Can lead to multiple organ system dysfunction from direct effects of heat and the body’ inflammatory response.

Associated with altered mental status, renal failure, coagulopathy, cardiovascular collapse, and an inflammatory response.

Older adults are more vulnerable to heat related complications.

Older patients are at greater risk based on social and behavioral factors, increased likelihood of being alone, being homebound, or taking medications that interfere with fluid balance.

Many illnesses are heat sensitive meaning that they are exacerbated or triggered by exposure to heat: ischemic heart disease, cardiac arrhythmias, ischemic stroke, asthma, COPD, respiratory tract infections, hyperglycemia, kidney failure, neuropsychiatric disorders, and adverse birth outcomes.

The  risk of heat related illness results through a combination of individual susceptibility, endogenous and exogenous heat exposure, and sociocultural factors that affect the ability to adapt.

Older individuals, young children, infants, pregnant women, persons with pre-existing medical conditions,  including obesity, outdoor workers, and athletes are at an increased risk as are persons living in low income households in some communities of color.

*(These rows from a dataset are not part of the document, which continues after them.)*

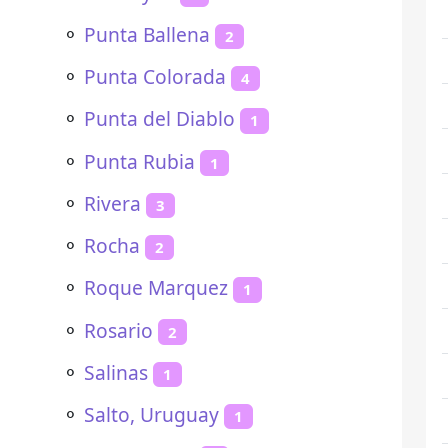
⚬
Punta Ballena
2
⚬
Punta Colorada
4
⚬
Punta del Diablo
1
⚬
Punta Rubia
1
⚬
Rivera
3
⚬
Rocha
2
⚬
Roque Marquez
1
⚬
Rosario
2
⚬
Salinas
1
⚬
Salto, Uruguay
1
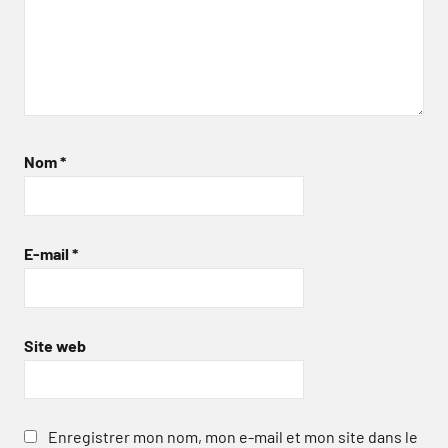
Nom
*
E-mail
*
Site web
Enregistrer mon nom, mon e-mail et mon site dans le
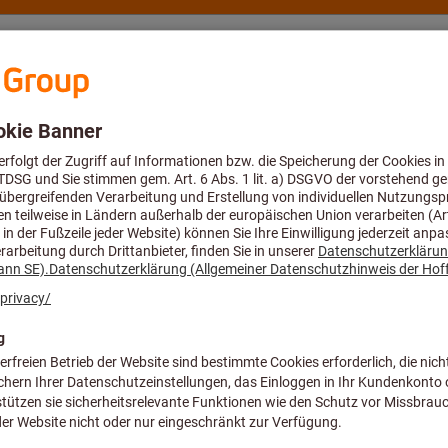
eratung und Support
Hoffmann Group
Angebote %
ftkegel HSK (ISO 12164-1)
ahmegröße, dimensionslos
Norm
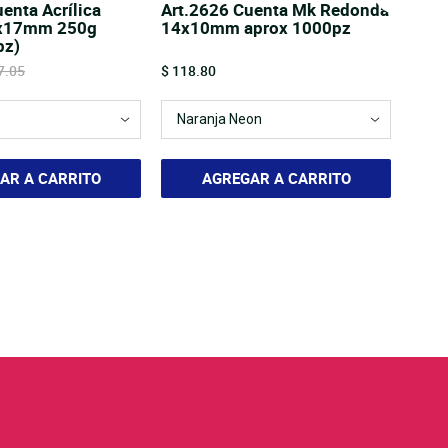
enta Acrílica
Art.2626 Cuenta Mk Redonda
9x17mm 250g
14x10mm aprox 1000pz
pz)
nal price
Price
7.05
$ 118.80
AR A CARRITO
AGREGAR A CARRITO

Heat related risk vary by individual exposure according to geography, occupation, social isolation, and time spent outdoors or in areas that amplify heat, and in areas with less green space.

Urban heat islands refer to areas of densely built infrastructure which absorbs and then re-emits heat from the sun resulting in islands of higher temperatures which can be 1 to 7°F hotter, on average than outlying areas.

They also have much higher nighttime temperatures as a result of re-radiation heat from the surrounding environment.

In the US these heat islands are disproportionately inhabited by low income Black communities and other underrepresented racial and ethnic groups.

Heat related illness may occur in the absence of a heat wave, and a high index of suspicion is warranted in the context of the suggested symptoms.

Heat exhaustion, on the continuum with heat stroke, can be managed by passive cooling and rehydration in mild cases, and in moderate cases managed with convective cooling, infusion of cold fluids, and close monitoring.

Heat stroke is managed with acute resuscitation measures followed by rapid cooling, reducing the core body temperature to 38 to 39°C, ideally within 30 minutes after presentation.